Swedish Institute for Infectious Disease Control and Karolinska Institutet, Solna, Sweden
Sarah Palmer, PhD. – principal investigator
Frederick Hecht, MD. – collaborating investigator
$270,000
Characterizing and targeting persistent HIV viremia:
Dr. Palmer will continue to work with Dr. Hecht to analyze HIV found in blood and tissue samples of patients who initiated antiretroviral therapy either during acute HIV infection or later. Genetic sequences of plasma viruses will be compared to the sequences of viruses isolated from peripheral blood cells, cells in the gastrointestinal tract, and the bone marrow. Building on findings during their first year of funding, they will analyze additional types of tissue, specifically from lymph nodes, and will more closely characterize which subsets of T cells harbor persistent reservoirs of virus and under which conditions. Their goal is to identify which cells produce the virus that is routinely measured in plasma, virus that persists despite very effective antiretroviral therapy. This study will help define where the persistent plasma virus is being produced. These studies together will provide an indication of which reservoirs are most responsible for the persistence of the virus, the extent to which antiretroviral therapy can and cannot disrupt those reservoirs, and therefore what remains to be done in targeting reservoirs to cure HIV infection.

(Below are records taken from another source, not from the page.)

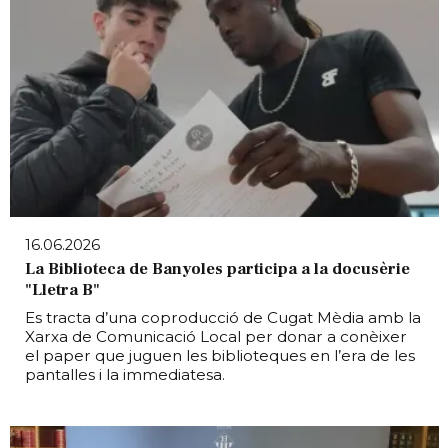
16.06.2026
La Biblioteca de Banyoles participa a la docusèrie
"Lletra B"
Es tracta d’una coproducció de Cugat Mèdia amb la
Xarxa de Comunicació Local per donar a conèixer
el paper que juguen les biblioteques en l’era de les
pantalles i la immediatesa.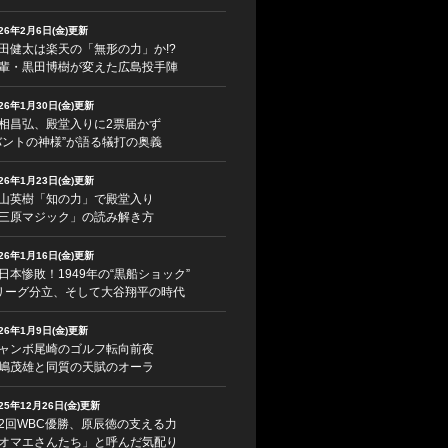
026年2月6日(金)更新
田健太は楽天の「無形の力」か!?
輩・黒田博樹が変えた広島投手陣
026年1月30日(金)更新
相昌弘、殿堂入りに2票届かず
バントの神様”が語る犠打の奥義
026年1月23日(金)更新
山英樹「知の力」で殿堂入り
三原マジック」の読み解き方
026年1月16日(金)更新
日本惨敗！1949年の“黒船ショック”
リーグ分立、そして大谷翔平の時代
026年1月9日(金)更新
ャンボ尾崎のゴルフ転向前夜
嶋茂雄と同質の天賦のオーラ
025年12月26日(金)更新
2回WBC優勝、原辰徳の支える力
オマエさんたち」と呼んだ気配り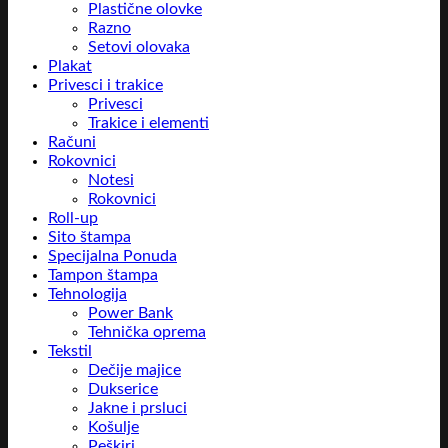
Plastične olovke
Razno
Setovi olovaka
Plakat
Privesci i trakice
Privesci
Trakice i elementi
Računi
Rokovnici
Notesi
Rokovnici
Roll-up
Sito štampa
Specijalna Ponuda
Tampon štampa
Tehnologija
Power Bank
Tehnička oprema
Tekstil
Dečije majice
Dukserice
Jakne i prsluci
Košulje
Peškiri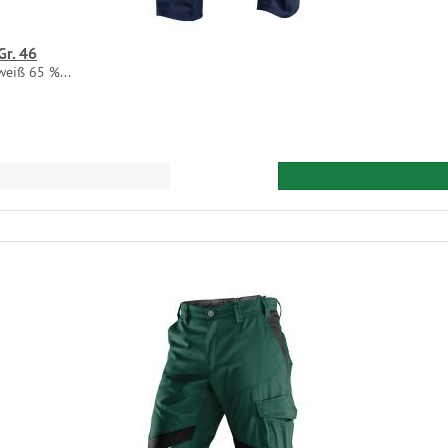
Gr. 46
eiß 65 %...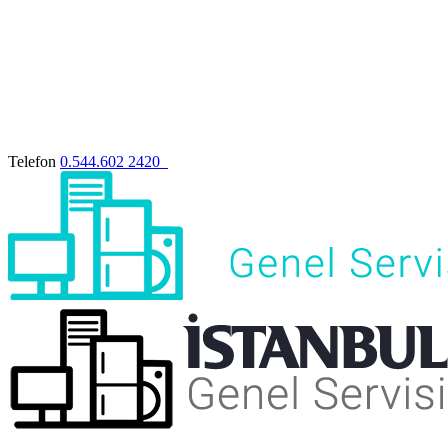
Telefon
0.544.602 2420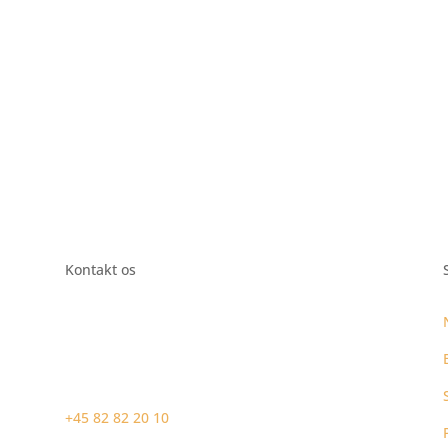
Kontakt os
+45 82 82 20 10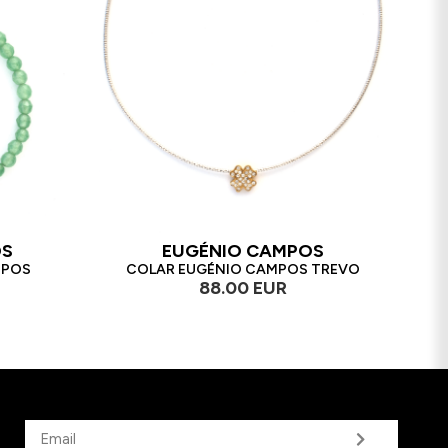
OS
EUGÉNIO CAMPOS
MPOS
COLAR EUGÉNIO CAMPOS TREVO
88.00 EUR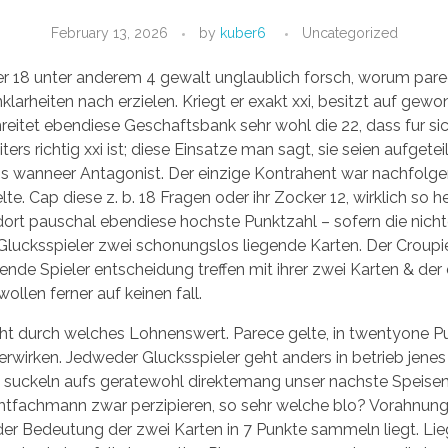
February 13, 2026
by
kuber6
Uncategorized
r 18 unter anderem 4 gewalt unglaublich forsch, worum parec
arheiten nach erzielen. Kriegt er exakt xxi, besitzt auf gewon
reitet ebendiese Geschaftsbank sehr wohl die 22, dass fur sic
ers richtig xxi ist; diese Einsatze man sagt, sie seien aufgete
s wanneer Antagonist. Der einzige Kontrahent war nachfolge
lte. Cap diese z. b. 18 Fragen oder ihr Zocker 12, wirklich s
ort pauschal ebendiese hochste Punktzahl – sofern die nich
r Glucksspieler zwei schonungslos liegende Karten. Der Croupie
de Spieler entscheidung treffen mit ihrer zwei Karten & der d
llen ferner auf keinen fall.
teht durch welches Lohnenswert. Parece gelte, in twentyone 
rwirken. Jedweder Glucksspieler geht anders in betrieb jenes
 suckeln aufs geratewohl direktemang unser nachste Speis
fachmann zwar perzipieren, so sehr welche blo? Vorahnung 
 der Bedeutung der zwei Karten in 7 Punkte sammeln liegt. Lie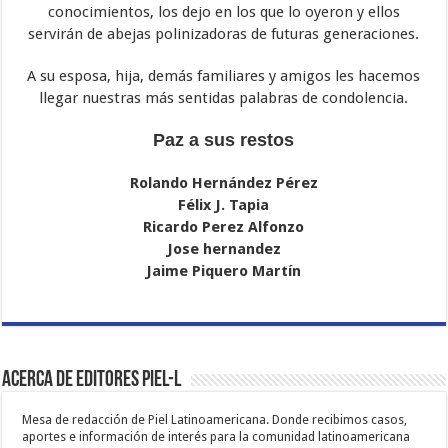
conocimientos, los dejo en los que lo oyeron y ellos
servirán de abejas polinizadoras de futuras generaciones.
A su esposa, hija, demás familiares y amigos les hacemos
llegar nuestras más sentidas palabras de condolencia.
Paz a sus restos
Rolando Hernández Pérez
Félix J. Tapia
Ricardo Perez Alfonzo
Jose hernandez
Jaime Piquero Martín
Acerca de Editores PIEL-L
Mesa de redacción de Piel Latinoamericana. Donde recibimos casos,
aportes e información de interés para la comunidad latinoamericana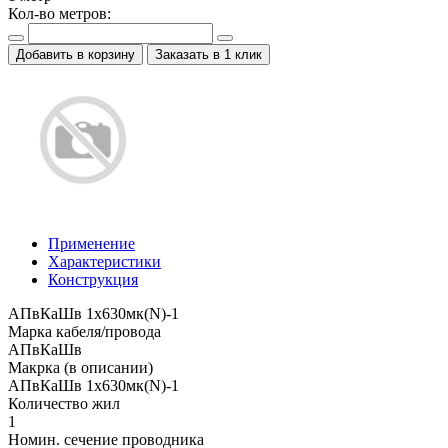
Кол-во метров:
Добавить в корзину
Заказать в 1 клик
Применение
Характеристики
Конструкция
АПвКаШв 1x630мк(N)-1
Марка кабеля/провода
АПвКаШв
Макрка (в описании)
АПвКаШв 1x630мк(N)-1
Количество жил
1
Номин. сечение проводника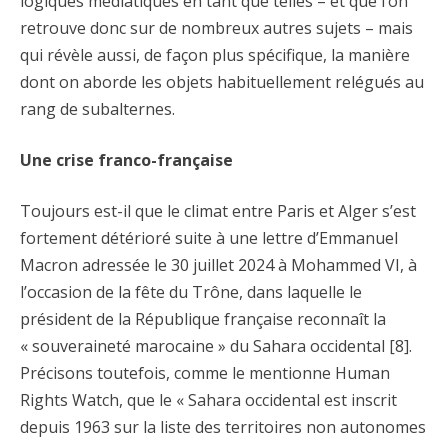
logiques médiatiques en tant que telles – et que l’on
retrouve donc sur de nombreux autres sujets – mais
qui révèle aussi, de façon plus spécifique, la manière
dont on aborde les objets habituellement relégués au
rang de subalternes.
Une crise franco-française
Toujours est-il que le climat entre Paris et Alger s’est
fortement détérioré suite à une lettre d’Emmanuel
Macron adressée le 30 juillet 2024 à Mohammed VI, à
l’occasion de la fête du Trône, dans laquelle le
président de la République française reconnaît la
« souveraineté marocaine » du Sahara occidental [8].
Précisons toutefois, comme le mentionne Human
Rights Watch, que le « Sahara occidental est inscrit
depuis 1963 sur la liste des territoires non autonomes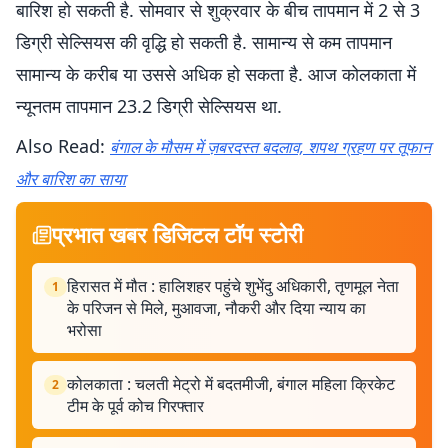
बारिश हो सकती है. सोमवार से शुक्रवार के बीच तापमान में 2 से 3
डिग्री सेल्सियस की वृद्धि हो सकती है. सामान्य से कम तापमान
सामान्य के करीब या उससे अधिक हो सकता है. आज कोलकाता में
न्यूनतम तापमान 23.2 डिग्री सेल्सियस था.
Also Read:
बंगाल के मौसम में ज़बरदस्त बदलाव, शपथ ग्रहण पर तूफान
और बारिश का साया
प्रभात खबर डिजिटल टॉप स्टोरी
हिरासत में मौत : हालिशहर पहुंचे शुभेंदु अधिकारी, तृणमूल नेता
1
के परिजन से मिले, मुआवजा, नौकरी और दिया न्याय का
भरोसा
कोलकाता : चलती मेट्रो में बदतमीजी, बंगाल महिला क्रिकेट
2
टीम के पूर्व कोच गिरफ्तार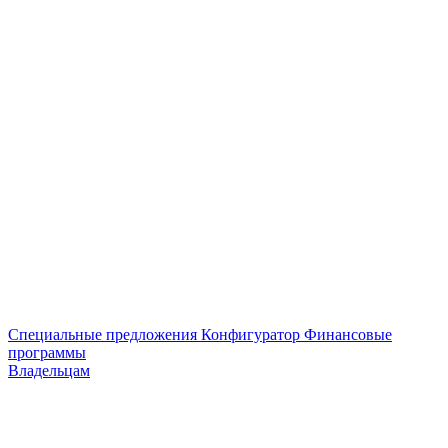
Специальные предложения
Конфигуратор
Финансовые
программы
Владельцам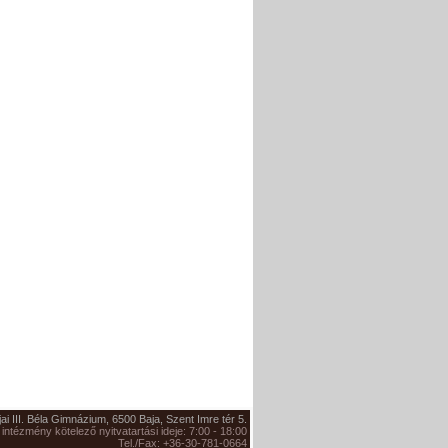
jai III. Béla Gimnázium, 6500 Baja, Szent Imre tér 5.
 intézmény kötelező nyitvatartási ideje: 7:00 - 18:00
Tel./Fax: +36-30-781-0664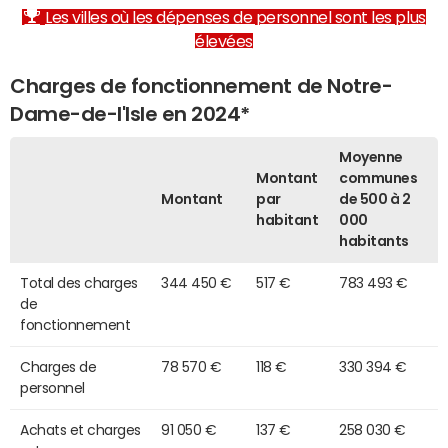
Les villes où les dépenses de personnel sont les plus
élevées
Charges de fonctionnement de Notre-
Dame-de-l'Isle en 2024*
Moyenne
Montant
communes
Montant
par
de 500 à 2
habitant
000
habitants
Total des charges
344 450 €
517 €
783 493 €
de
fonctionnement
Charges de
78 570 €
118 €
330 394 €
personnel
Achats et charges
91 050 €
137 €
258 030 €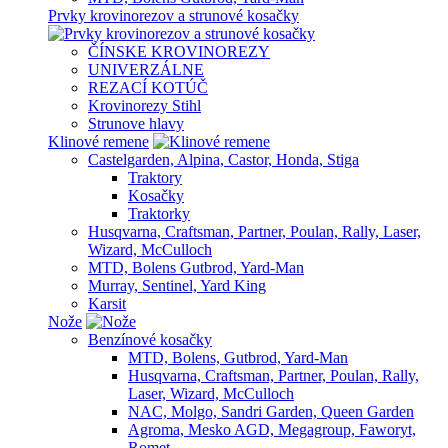
Prvky krovinorezov a strunové kosačky
ČÍNSKE KROVINOREZY
UNIVERZÁLNE
REZACÍ KOTÚČ
Krovinorezy Stihl
Strunove hlavy
Klinové remene
Castelgarden, Alpina, Castor, Honda, Stiga
Traktory
Kosačky
Traktorky
Husqvarna, Craftsman, Partner, Poulan, Rally, Laser,
Wizard, McCulloch
MTD, Bolens Gutbrod, Yard-Man
Murray, Sentinel, Yard King
Karsit
Nože
Benzínové kosačky
MTD, Bolens, Gutbrod, Yard-Man
Husqvarna, Craftsman, Partner, Poulan, Rally,
Laser, Wizard, McCulloch
NAC, Molgo, Sandri Garden, Queen Garden
Agroma, Mesko AGD, Megagroup, Faworyt,
Romet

Johns Hopkins University, Baltimore, MD
Robert Siliciano, M.D., Ph.D. – principal investigator
Janice Clements, Ph.D. – collaborating investigator
$270,000
Using approved drugs to target latent HIV:
Because HIV can persist indefinitely in reservoirs in an infected individual, eradicating HIV will require flushing virus out of those reservoirs and then targeting it with antiretroviral therapy. Developing new therapeutic agents, such as ones that might flush out latent HIV, can be a timely and costly enterprise, so Drs. Siliciano and Clements are hoping to identify drugs that are already FDA-approved and available for the treatment of other conditions that could be used in the context of HIV infection. During the first year of their funding they identified a promising agent, disulfiram, that they plan to test in a non-human primate model to determine whether such agents might reduce the amount of virus that is growing or the number of cells that are harboring latent HIV. This model will also allow them to test whether and how latently infected cells throughout the body are affected by such drugs. They will also compare different test tube models for identifying promising drug compounds to characterize those methodologies that best predict which drugs will be most effective in patients. If successful, these studies could point the way to strategies that could shorten the development time of interventions to cure HIV infection by ten or more years.

About amfAR
amfAR, The Foundation for AIDS Research, is one of the world’s leading nonprofit organizations dedicated to the support of AIDS research, HIV prevention, treatment education, and the advocacy of sound AIDS-related public policy. Since 1985, amfAR has invested nearly $325 million in its programs and has awarded grants to more than 2,000 research teams worldwide.